Whitlock feels “career failure and a steady diet of (activist) Shaun King’s tweets transformed ‘Kaep.'”
Whitlock believes Rapinoe’s protests are more “organic” than Kaepernick’s.
“Rapinoe wasn’t transformed, she was inspired by Kaepernick,” Whitlock said. “There is a world of difference between inspiration and transformation – one is organic; the other is socially engineered.”
Whitlock thinks that Rapinoe has more credibility in her protests since she’s a dominating player, while Kaepernick was a declining player during his protestations.
“Rapinoe is at the top of her sport,” Whitlock said. “She is in the discussion for the best player in the world right now. She is beloved by her teammates. She was smart enough and pragmatic enough to figure out she could make her political point without disrespecting the national anthem. When U.S. soccer dictated she stand for the anthem, she didn’t nail herself nail herself on a Twitter cross, she stood and silently protested by refusing to sing and place her hand over her heart. Most importantly, she elevated her play to the next level. It’s impossible to ignore her complaints because she’s the best player in the World Cup.”
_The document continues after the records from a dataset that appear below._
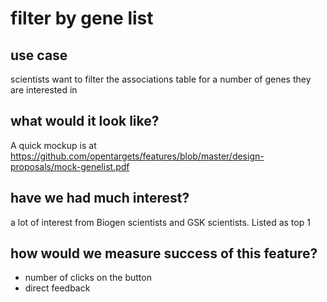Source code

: # filter by gene list
## use case
scientists want to filter the associations table for a number of genes they are interested in

## what would it look like?

A quick mockup is at https://github.com/opentargets/features/blob/master/design-proposals/mock-genelist.pdf

## have we had much interest?

a lot of interest from Biogen scientists and GSK scientists. Listed as top 1

## how would we measure success of this feature?

- number of clicks on the button
- direct feedback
So Whitlock feels every time Rapinoe succeeds on the field it brings attention to her cause.
“Every time she scores, we are subconsciously reminded that she opposes our President and believes he’s unfit to serve,” Whitlock said.
Rapinoe said if the United States wins the Women’s World Cup she will not visit the White House.
“I am not going to fake it, hobnob with the president, who is clearly against so many of the things that I am [for] and so many of the things that I actually am,” Rapinoe told Sports Illustrated. “I have no interest in extending our platform to him.”
If they win the World Cup, Rapinoe announced she will visit with Congresswoman Alexandria Ocasio-Cortez in Washington instead of Trump.
It’s unclear which of the President’s policies Rapinoe is against.
“Rapinoe chose to be a force for change,” Whitlock said. “It doesn’t matter if I agree or disagree with her complaints. What matters is, I can’t reject them as a phony whine intended to distract from professional failure. ‘Rap’ is no ‘Kaep.’ That is why her success and protest don’t bother me.”